La démocratie libérale n’est pas en danger

Alors que nos gouvernements s’acharnent à lutter contre la COVID-19, certains se sont déjà engagés dans la voie de la critique en remettant en question l’efficacité des régimes démocratiques à lutter contre la COVID-19. Pour d’autres, les mesures, jugées laxistes et faibles, des démocraties occidentales à l’égard de cette crise sanitaire témoignent d’un « naufrage civilisationnel » ; pour les démocraties européennes surtout, ce serait l’ultime confirmation de « leur faillite morale » qui, dans le contexte actuel, aura été renforcée par « des opinions scientifiques mal inspirées ».
Pour ma part, j’estime que les difficultés auxquelles font face nos gouvernements face à cette crise sanitaire ne sont pas un reflet de la faiblesse congénitale des démocraties libérales. Car les pesanteurs administratives et les contraintes du système de la santé ne suffisent pas pour juger de la valeur d’une démocratie libérale. Surtout, le manque de préparation de nos gouvernements face à ce grand imprévu du XXIe siècle qu’est la pandémie de la COVID-19 n’est en aucun cas le témoignage d’une décadence de la civilisation occidentale.
Peut-être que les démocraties occidentales s’y sont prises trop tard ; qu’au niveau 1 du risque, il aurait fallu imposer des mesures draconiennes et donc un confinement obligatoire de toute la population. Mais cette réaction timide et tardive ne peut servir de justification suffisante pour illustrer la supériorité, en temps de crise, des régimes autoritaires comme la Chine, comme le croient certains.

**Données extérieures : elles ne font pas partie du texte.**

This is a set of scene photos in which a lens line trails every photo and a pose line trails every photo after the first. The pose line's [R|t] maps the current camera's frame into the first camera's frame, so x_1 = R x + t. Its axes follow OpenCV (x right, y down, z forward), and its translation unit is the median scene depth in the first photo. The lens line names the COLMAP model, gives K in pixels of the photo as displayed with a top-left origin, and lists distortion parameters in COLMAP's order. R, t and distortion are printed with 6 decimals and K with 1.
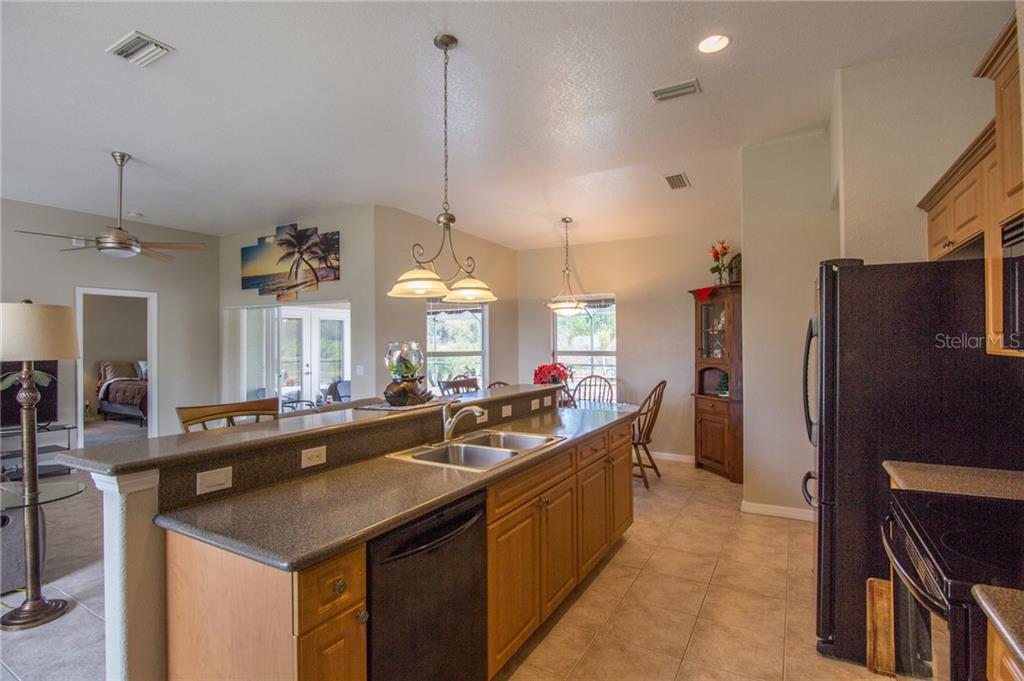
lens RADIAL K [[495.5, 0, 512.0], [0, 495.5, 340.5], [0, 0, 1]] dist [-0.027958, 0.000378]
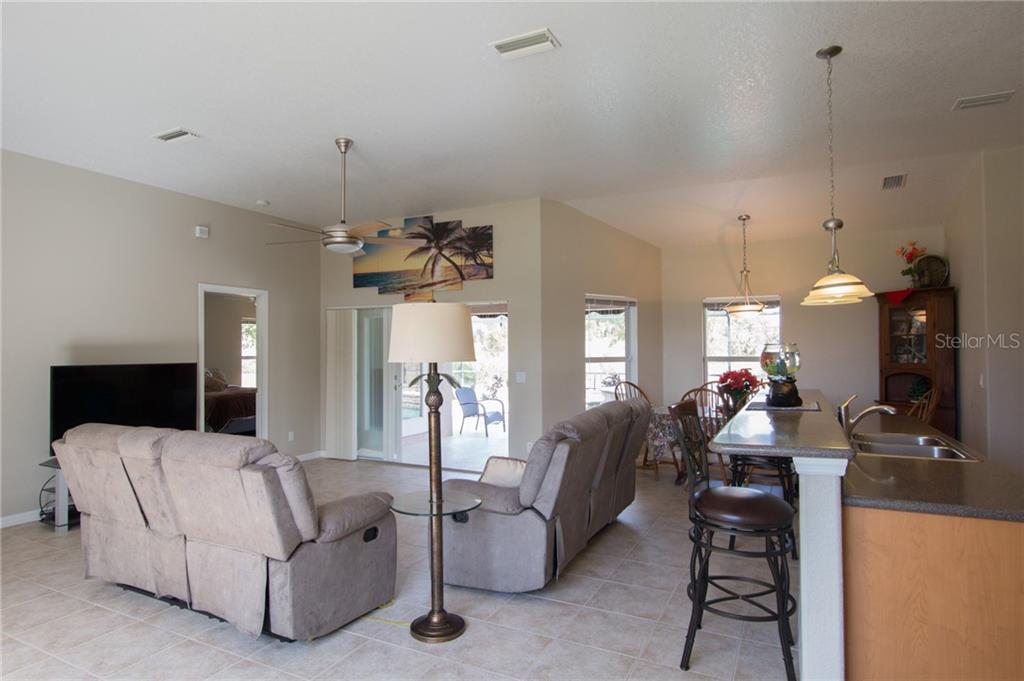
lens RADIAL K [[575.8, 0, 512.0], [0, 575.8, 340.5], [0, 0, 1]] dist [-0.015508, 0.000277]
pose [[0.998529, 0.001977, 0.054188, -0.359883], [-0.001356, 0.999933, -0.011506, 0.004319], [-0.054207, 0.011415, 0.998464, -0.065154]]
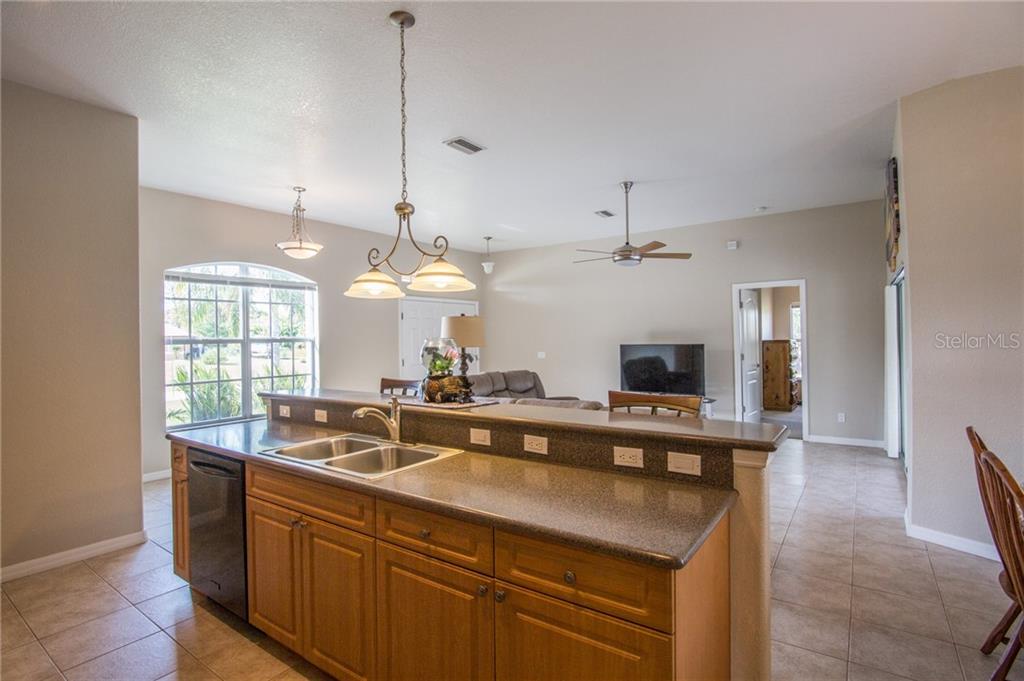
lens RADIAL K [[495.1, 0, 512.0], [0, 495.1, 340.5], [0, 0, 1]] dist [0.003386, 0.000409]
pose [[-0.097709, 0.013261, -0.995127, 0.330837], [0.023692, 0.999659, 0.010996, 0.000033], [0.994933, -0.022502, -0.097989, 0.539770]]
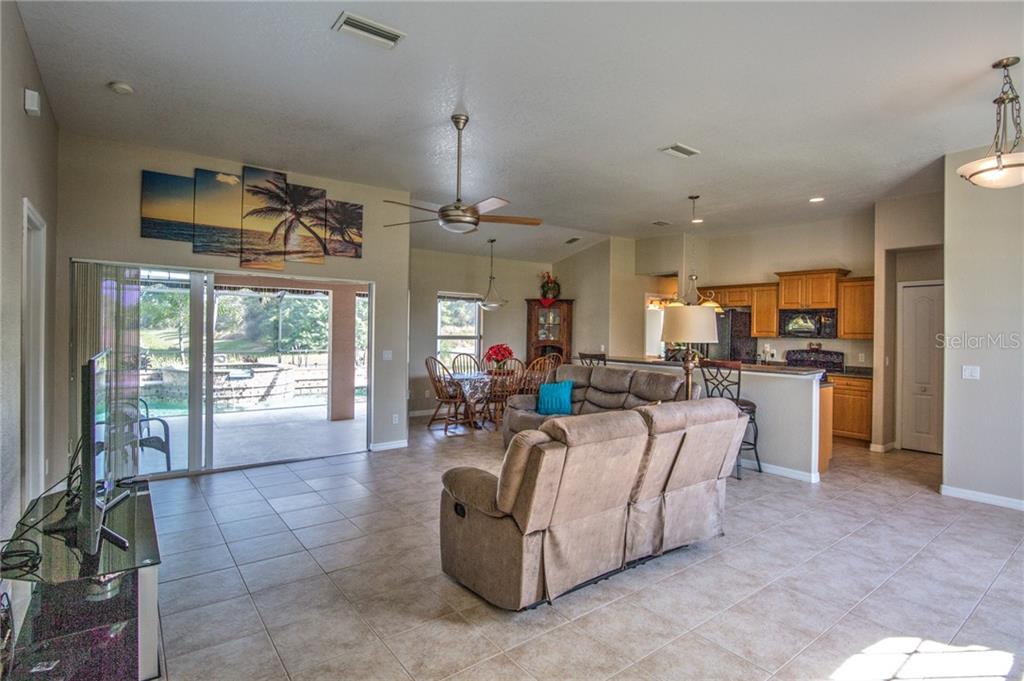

Faut-il rappeler que les mesures de confinement radical imposées par Pékin ont été la conséquence des critiques nationales et internationales à l’endroit de l’opacité dont a fait preuve le gouvernement chinois au début l’éclosion du virus à Wuhan ? De même, que la gestion autoritaire de la crise par la Chine ait été concluante ne signifie absolument pas que les populations et les médecins chinois aient consenti minimalement à la manière et aux stratégies mises en place pour endiguer la COVID-19.
Surtout qu’en Chine, la délibération collective est un péché dans un contexte où règne impitoyablement une contrainte à l’obéissance. Contrairement au régime démocratique libéral, où prévaut, justement, cet important équilibre entre l’autorité de l’État et les droits individuels.
Cet équilibre ne consacre aucunement la royauté de l’individu, au contraire, il vise à limiter l’impérium de l’État. Et surtout, il importe de le rappeler, la recherche d’un tel équilibre n’empêche pas, lorsque l’intérêt général est en cause, de limiter les droits individuels.
Sauf qu’en démocratie, et c’est là son incontestable privilège, c’est au moyen de la délibération que l’on procède et non par l’imposition d’une contrainte à l’obéissance. Il faut argumenter avec les citoyens avant de décider, parce que l’autorité politique est légitimée par la souveraineté du peuple : c’est exactement ce que font les démocraties libérales en ces temps d’inquiétudes sanitaires, et de manière exceptionnelle notre premier ministre François Legault.
La démocratie libérale est un régime de la moyenne, qui fuit l’excès et évite le manque. En ce sens, il implique une exigeante quête du juste milieu. C’est cette recherche de la moyenne que tentent nos gouvernements dans la guerre contre la COVID-19. Ils réussissent tant bien que mal. Mais la qualité d’un régime politique ne se mesure pas sur les effets à court terme. Il faut aussi prendre en compte la norme qui fait l’essence d’un régime.
Et, du moins depuis 1945, la norme des régimes libéraux, la liberté individuelle, montre la qualité et donc la supériorité, même en temps de crise, des sociétés démocratiques libérales. N’est-ce pas la preuve que relativement à la question de l’organisation politique et morale de la société, la civilisation occidentale demeure jusqu’à preuve de contraire la meilleure ? Ce qui menace justement la civilisation occidentale et la démocratie libérale, de nos jours, ce sont les discours décadentistes et l’empressement à en appeler à l’intérêt général sans égard aux principes de l’État de droit.